Der Anwendung des § 83 BVG auf den gegenwärtigen Streitfall steht nicht entgegen, daß es nicht eigentlich um die „Bemessung des Arbeitsentgelts” und – jedenfalls anfänglich und in erster Linie – nicht um die Anrechnung der Versorgungsbezüge auf die Werkspension ging. Richtig ist, daß – zumindest zunächst – die Werkspension zum Anlaß einer Schmälerung des Berufsschadensausgleichs genommen wurde. Der zu beurteilende Sachverhalt mag auf die Tatbestandsbeschreibung des § 83 BVG nicht buchstäblich passen. Gleichwohl ist die gegenwärtige Sache dieser Norm unterzuordnen. Sinn und Zweck des Gesetzes verlangen dies. Tatsächlich besteht die endgültige Reaktion der Arbeitgeberin denn auch darin, daß sie die Werkspension, und zwar gerade wegen des geringer angesetzten Berufsschadensausgleichs, nicht nur kleiner „bemißt”, sondern überhaupt nicht mehr zahlt.
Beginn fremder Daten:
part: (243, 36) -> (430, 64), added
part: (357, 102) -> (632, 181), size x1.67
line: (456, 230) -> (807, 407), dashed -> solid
Dieses Handeln mit dieser Begründung verstößt gegen die zwingende Vorschrift des § 83 BVG. Ob das Verhalten der Arbeitgeberin durch die betriebliche Pensionsordnung gedeckt ist, kann hier unbeantwortet bleiben; denn § 83 BVG ist weder tarifvertraglich noch durch eine Betriebs- oder Einzelabrede abzubedingen. Eine § 83 BVG entgegenstehende Vereinbarung ist nichtig (BAG 8, 359, 362 f., zum Verbot der Auszehrung der betrieblichen Altersversorgung im übrigen; § 5 Abs. 2 Gesetz zur Verbesserung der betrieblichen Altersversorgung vom 19. Dezember 1974, BGBl I 3610).
Hiernach hat die Versorgungsverwaltung die Werkspension zutreffend als Einkommen des Klägers bewertet und demgemäß den Berufsschadensausgleich festgesetzt. Das dieser Auffassung entgegenstehende Urteil des SG ist aufzuheben; die Klage ist abzuweisen.
Die Kostenentscheidung beruht auf § 193 SGG.